### Required action:
Would you output the entries below only from the line containing "image shows a" through the line containing "shows no significant", exactly as they stand and with both ends included?

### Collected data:
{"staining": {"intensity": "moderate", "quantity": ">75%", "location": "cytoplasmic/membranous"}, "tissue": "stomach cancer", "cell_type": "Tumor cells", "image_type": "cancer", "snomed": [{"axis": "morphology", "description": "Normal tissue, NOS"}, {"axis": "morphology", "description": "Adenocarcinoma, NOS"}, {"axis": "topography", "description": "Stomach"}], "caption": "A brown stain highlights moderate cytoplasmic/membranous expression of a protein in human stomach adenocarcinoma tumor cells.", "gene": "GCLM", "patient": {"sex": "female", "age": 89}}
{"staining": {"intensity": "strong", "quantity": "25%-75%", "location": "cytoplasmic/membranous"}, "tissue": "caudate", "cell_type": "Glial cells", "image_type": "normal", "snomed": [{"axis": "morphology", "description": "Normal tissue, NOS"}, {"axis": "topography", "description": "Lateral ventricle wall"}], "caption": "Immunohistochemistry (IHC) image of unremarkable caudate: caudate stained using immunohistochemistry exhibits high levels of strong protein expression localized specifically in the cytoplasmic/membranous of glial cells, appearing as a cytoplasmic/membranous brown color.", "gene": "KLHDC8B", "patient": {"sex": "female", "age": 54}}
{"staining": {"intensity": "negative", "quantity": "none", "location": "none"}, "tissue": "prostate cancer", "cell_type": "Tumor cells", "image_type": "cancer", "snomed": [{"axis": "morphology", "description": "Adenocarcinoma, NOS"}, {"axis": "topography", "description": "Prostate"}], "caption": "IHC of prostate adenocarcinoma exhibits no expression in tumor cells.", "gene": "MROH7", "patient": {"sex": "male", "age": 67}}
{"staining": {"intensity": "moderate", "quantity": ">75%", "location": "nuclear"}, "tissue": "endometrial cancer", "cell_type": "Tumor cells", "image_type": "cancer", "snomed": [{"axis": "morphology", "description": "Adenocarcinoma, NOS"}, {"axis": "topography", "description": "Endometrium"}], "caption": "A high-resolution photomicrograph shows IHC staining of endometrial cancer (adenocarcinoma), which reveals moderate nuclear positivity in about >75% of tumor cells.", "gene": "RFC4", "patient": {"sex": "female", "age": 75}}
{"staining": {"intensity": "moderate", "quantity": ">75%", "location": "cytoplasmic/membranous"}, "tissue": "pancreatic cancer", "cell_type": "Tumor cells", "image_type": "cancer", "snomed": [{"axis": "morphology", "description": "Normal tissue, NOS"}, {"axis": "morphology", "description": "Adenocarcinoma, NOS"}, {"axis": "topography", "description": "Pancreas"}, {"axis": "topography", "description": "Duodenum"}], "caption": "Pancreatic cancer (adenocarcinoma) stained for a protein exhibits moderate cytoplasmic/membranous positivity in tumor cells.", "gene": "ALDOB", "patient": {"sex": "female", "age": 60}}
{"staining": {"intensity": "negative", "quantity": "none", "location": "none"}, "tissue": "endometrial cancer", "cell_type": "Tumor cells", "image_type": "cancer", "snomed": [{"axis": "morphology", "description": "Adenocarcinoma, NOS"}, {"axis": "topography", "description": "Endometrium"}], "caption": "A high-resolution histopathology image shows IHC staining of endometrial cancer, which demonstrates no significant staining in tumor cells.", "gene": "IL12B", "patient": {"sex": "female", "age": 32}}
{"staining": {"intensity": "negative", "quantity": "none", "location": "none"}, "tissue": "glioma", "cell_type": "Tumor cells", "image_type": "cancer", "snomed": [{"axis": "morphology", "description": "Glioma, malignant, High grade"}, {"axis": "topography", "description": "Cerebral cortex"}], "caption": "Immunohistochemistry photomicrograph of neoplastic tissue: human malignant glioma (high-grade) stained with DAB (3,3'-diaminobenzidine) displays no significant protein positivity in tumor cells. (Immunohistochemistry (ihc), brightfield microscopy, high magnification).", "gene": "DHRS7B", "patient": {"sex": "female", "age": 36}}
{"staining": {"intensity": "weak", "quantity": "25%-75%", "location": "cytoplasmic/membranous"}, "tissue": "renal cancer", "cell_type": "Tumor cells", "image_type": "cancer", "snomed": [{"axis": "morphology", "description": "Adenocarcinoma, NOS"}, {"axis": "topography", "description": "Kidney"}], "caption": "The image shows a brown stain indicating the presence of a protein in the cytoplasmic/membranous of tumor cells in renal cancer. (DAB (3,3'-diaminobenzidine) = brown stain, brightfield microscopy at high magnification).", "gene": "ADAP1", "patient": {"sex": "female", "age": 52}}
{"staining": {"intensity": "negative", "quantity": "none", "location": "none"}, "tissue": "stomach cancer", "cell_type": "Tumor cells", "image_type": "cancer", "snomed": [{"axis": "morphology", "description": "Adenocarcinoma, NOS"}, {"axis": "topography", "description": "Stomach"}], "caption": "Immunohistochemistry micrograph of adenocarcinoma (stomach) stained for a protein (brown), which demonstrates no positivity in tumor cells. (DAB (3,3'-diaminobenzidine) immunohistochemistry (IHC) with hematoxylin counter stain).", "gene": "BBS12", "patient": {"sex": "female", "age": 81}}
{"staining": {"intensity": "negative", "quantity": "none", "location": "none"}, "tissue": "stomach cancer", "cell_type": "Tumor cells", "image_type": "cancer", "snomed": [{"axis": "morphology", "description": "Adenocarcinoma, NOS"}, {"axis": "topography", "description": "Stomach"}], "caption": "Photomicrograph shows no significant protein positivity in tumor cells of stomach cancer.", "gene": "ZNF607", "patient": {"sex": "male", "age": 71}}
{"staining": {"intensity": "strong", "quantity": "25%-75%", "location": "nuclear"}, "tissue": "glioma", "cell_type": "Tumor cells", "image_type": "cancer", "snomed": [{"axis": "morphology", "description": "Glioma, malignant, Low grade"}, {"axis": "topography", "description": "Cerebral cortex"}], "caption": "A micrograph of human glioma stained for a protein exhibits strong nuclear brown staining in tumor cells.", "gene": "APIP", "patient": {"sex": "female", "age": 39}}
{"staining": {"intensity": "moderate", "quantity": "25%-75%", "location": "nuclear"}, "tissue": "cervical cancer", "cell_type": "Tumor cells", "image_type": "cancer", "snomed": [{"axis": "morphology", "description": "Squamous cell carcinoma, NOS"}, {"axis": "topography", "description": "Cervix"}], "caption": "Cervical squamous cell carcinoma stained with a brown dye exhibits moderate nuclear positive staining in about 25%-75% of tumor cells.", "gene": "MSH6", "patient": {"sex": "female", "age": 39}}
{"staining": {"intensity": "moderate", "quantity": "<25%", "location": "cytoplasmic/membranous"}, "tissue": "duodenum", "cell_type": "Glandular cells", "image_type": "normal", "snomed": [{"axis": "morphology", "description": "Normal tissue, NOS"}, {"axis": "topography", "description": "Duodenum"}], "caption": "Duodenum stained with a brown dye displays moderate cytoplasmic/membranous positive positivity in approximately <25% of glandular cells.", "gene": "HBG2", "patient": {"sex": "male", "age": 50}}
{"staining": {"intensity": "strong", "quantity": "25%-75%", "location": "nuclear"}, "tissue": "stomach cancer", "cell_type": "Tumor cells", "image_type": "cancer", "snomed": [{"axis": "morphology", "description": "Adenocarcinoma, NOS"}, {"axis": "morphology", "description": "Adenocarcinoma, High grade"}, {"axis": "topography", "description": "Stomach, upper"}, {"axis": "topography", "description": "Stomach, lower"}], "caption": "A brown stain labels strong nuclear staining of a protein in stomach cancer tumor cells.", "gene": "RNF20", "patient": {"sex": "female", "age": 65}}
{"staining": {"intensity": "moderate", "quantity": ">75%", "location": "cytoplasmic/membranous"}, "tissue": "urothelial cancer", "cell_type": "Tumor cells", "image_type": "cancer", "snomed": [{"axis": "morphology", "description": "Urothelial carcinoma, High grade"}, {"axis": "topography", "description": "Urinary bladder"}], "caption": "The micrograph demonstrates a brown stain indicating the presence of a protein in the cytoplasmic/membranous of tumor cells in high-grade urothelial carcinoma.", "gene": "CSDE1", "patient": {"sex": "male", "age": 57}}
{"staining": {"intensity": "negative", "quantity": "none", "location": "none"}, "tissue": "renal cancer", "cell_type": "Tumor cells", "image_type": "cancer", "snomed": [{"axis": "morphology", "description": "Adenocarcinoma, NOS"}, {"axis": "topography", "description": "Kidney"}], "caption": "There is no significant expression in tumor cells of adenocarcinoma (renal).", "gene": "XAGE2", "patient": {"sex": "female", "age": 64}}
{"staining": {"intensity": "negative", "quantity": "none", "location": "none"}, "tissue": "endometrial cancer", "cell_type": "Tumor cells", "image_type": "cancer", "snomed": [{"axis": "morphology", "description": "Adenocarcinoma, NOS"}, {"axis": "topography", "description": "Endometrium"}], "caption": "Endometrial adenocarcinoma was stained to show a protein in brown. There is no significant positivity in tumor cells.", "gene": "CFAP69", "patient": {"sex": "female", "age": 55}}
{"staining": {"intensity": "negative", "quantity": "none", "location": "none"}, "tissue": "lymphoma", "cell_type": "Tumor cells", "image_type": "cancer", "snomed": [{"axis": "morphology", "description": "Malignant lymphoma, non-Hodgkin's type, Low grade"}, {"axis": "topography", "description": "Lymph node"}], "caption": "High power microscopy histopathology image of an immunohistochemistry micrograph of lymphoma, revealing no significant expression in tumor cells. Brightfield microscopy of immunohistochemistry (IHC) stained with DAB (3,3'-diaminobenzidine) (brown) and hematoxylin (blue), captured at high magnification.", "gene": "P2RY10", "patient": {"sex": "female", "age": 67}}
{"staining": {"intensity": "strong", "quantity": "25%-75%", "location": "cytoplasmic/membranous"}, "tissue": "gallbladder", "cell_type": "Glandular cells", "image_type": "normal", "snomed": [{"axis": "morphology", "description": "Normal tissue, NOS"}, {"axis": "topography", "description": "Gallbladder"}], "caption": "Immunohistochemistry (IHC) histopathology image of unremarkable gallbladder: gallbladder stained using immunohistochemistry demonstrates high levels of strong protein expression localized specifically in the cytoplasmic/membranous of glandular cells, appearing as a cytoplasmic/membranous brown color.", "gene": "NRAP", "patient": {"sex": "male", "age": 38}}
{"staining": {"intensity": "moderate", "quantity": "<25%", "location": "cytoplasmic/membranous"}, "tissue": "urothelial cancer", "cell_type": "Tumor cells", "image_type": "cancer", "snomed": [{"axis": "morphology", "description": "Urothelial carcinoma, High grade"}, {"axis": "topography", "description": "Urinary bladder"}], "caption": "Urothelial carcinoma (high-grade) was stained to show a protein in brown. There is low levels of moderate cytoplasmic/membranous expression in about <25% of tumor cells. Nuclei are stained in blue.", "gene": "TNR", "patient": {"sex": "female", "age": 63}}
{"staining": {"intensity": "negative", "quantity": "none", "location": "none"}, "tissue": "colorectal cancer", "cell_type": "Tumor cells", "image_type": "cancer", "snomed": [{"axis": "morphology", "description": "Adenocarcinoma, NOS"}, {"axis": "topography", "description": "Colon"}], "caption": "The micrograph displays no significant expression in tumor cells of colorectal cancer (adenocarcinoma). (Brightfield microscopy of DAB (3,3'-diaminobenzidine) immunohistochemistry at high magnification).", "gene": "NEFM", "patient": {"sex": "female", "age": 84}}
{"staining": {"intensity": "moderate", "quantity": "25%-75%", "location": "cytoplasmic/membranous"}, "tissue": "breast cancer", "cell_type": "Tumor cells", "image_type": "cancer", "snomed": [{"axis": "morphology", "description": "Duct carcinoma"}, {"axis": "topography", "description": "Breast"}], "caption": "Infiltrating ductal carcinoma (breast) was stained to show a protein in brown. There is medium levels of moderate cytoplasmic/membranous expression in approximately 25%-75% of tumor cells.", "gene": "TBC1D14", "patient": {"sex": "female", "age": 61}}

### Answer box:
{"staining": {"intensity": "weak", "quantity": "25%-75%", "location": "cytoplasmic/membranous"}, "tissue": "renal cancer", "cell_type": "Tumor cells", "image_type": "cancer", "snomed": [{"axis": "morphology", "description": "Adenocarcinoma, NOS"}, {"axis": "topography", "description": "Kidney"}], "caption": "The image shows a brown stain indicating the presence of a protein in the cytoplasmic/membranous of tumor cells in renal cancer. (DAB (3,3'-diaminobenzidine) = brown stain, brightfield microscopy at high magnification).", "gene": "ADAP1", "patient": {"sex": "female", "age": 52}}
{"staining": {"intensity": "negative", "quantity": "none", "location": "none"}, "tissue": "stomach cancer", "cell_type": "Tumor cells", "image_type": "cancer", "snomed": [{"axis": "morphology", "description": "Adenocarcinoma, NOS"}, {"axis": "topography", "description": "Stomach"}], "caption": "Immunohistochemistry micrograph of adenocarcinoma (stomach) stained for a protein (brown), which demonstrates no positivity in tumor cells. (DAB (3,3'-diaminobenzidine) immunohistochemistry (IHC) with hematoxylin counter stain).", "gene": "BBS12", "patient": {"sex": "female", "age": 81}}
{"staining": {"intensity": "negative", "quantity": "none", "location": "none"}, "tissue": "stomach cancer", "cell_type": "Tumor cells", "image_type": "cancer", "snomed": [{"axis": "morphology", "description": "Adenocarcinoma, NOS"}, {"axis": "topography", "description": "Stomach"}], "caption": "Photomicrograph shows no significant protein positivity in tumor cells of stomach cancer.", "gene": "ZNF607", "patient": {"sex": "male", "age": 71}}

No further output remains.